Depending on your preferred source, you may get plenty of magnesium from your drinking water. If not, your potential food sources include leafy green vegetables, seeds, tree nuts and whole grains grown in GOOD SOIL.
Good soil is crucial. Research has shown that modern intensive farming methods have depleted soils of many vital nutrients. If the soil is nutrient-poor, the food grown in it will be too.
A landmark study…[analyzed] U.S. Department of Agriculture nutritional data from both 1950 and 1999 for 43 different vegetables and fruits, finding “reliable declines” in the amount of protein, calcium, phosphorus, iron, riboflavin (vitamin B2) and vitamin C over the past half century. [The researchers] chalk up this declining nutritional content to the preponderance of agricultural practices designed to improve traits (size, growth rate, pest resistance) other than nutrition.

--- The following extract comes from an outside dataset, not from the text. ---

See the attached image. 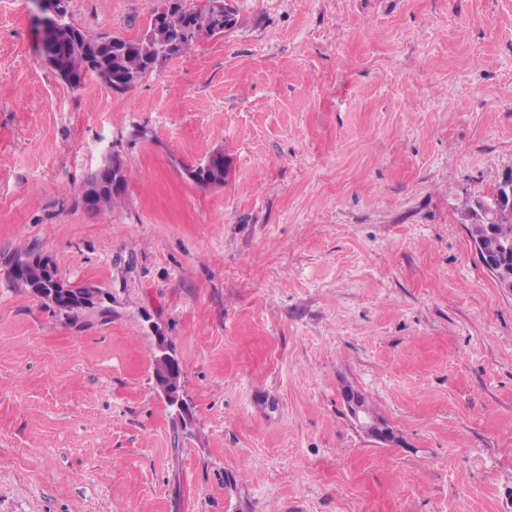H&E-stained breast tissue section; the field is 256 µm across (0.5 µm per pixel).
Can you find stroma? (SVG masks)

There’s only so much you can do about soil depletion, but one thing you can do is choose organically grown food. Organic crops grow slower and have more time to absorb nutrients from the soil. Also, organic farmers pay more attention to their soil. A common saying among many such farmers is that they manage soil rather than plants. If they take good care of the soil, the plants will take care of themselves.
Selecting heirloom varieties of crops will also ensure that your food contains packs more of a nutritional punch. Most of these were developed before the modern obsessions with high yield and fast growth over flavor and food value.
But more isn’t necessarily better when it comes to phytic acid. This natural molecule is one way in which plants store phosphorous, and it’s released when seeds sprout. Present in seeds, grains, nuts, and legumes, it does have its benefits – antioxidant properties, for instance.
But when there’s too much of it, it interferes with the body’s ability to absorb iron, zinc, and – you guessed it – calcium.
For most folks eating a modern, diversified diet, phytic acid isn’t really an issue. Make sure that diet is nutrient-dense, and your teeth – not to mention the rest of you – will thank you.